■ **Problem to solve**
For the string "with", find every matching line in the records and copy it.
*** Records supplied
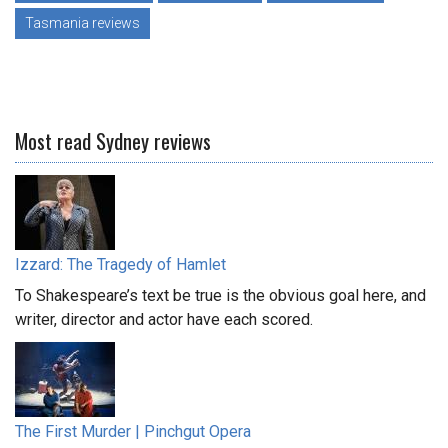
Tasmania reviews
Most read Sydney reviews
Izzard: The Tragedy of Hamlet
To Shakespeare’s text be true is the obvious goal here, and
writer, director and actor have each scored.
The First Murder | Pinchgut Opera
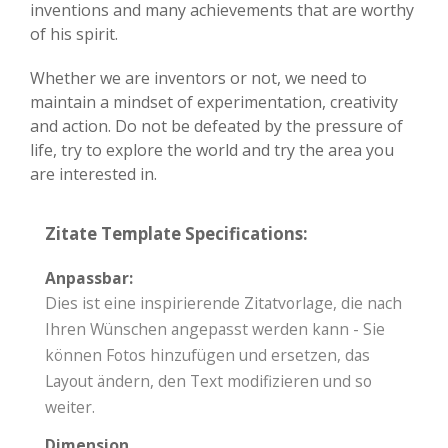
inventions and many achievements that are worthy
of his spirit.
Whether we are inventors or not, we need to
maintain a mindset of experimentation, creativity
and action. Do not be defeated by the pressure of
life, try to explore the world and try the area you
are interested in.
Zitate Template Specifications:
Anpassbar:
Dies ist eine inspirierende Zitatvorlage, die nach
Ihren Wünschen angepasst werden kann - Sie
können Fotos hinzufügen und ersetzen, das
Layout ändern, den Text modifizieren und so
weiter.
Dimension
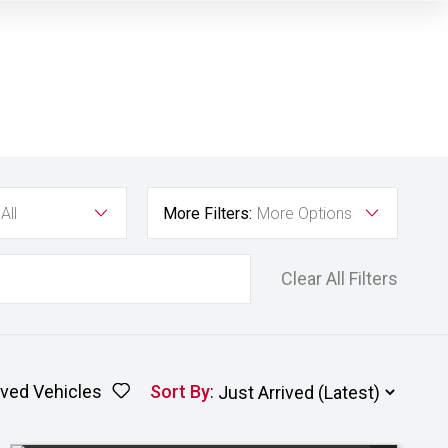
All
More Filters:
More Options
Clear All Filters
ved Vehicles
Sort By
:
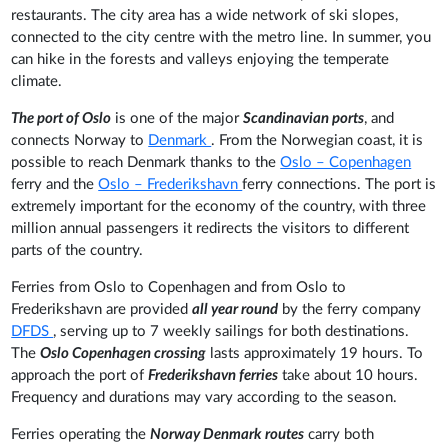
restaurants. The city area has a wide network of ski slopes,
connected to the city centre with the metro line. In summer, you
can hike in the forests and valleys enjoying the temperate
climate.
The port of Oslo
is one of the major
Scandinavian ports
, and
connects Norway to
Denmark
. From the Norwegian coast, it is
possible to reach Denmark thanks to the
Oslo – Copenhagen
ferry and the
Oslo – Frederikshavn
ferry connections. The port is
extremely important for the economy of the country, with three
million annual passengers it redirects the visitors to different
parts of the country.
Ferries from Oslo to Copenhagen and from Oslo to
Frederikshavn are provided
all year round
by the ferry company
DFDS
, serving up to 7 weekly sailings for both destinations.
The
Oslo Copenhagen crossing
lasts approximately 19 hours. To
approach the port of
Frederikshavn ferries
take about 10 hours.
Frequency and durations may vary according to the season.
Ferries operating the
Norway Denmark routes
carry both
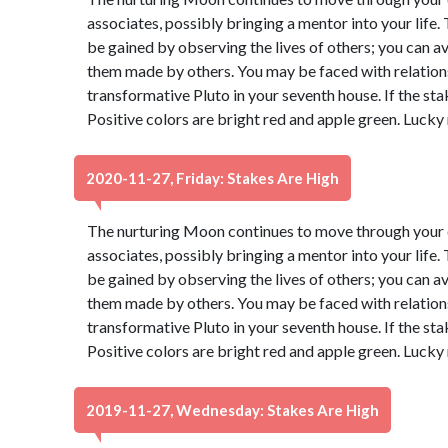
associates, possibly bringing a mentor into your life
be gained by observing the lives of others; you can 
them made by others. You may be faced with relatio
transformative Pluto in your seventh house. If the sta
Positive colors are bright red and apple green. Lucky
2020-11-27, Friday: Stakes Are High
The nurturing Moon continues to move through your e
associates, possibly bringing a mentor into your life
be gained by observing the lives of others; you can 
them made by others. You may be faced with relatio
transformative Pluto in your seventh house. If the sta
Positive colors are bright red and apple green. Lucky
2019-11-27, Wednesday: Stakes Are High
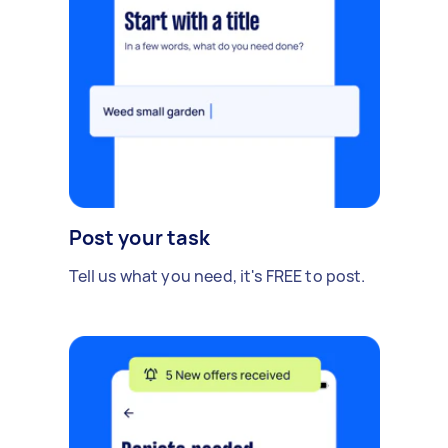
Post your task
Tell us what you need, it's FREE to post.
******
■ **Result**
connected to the city centre with the metro line. In summer, you
extremely important for the economy of the country, with three
them made by others. You may be faced with relatio
them made by others. You may be faced with relatio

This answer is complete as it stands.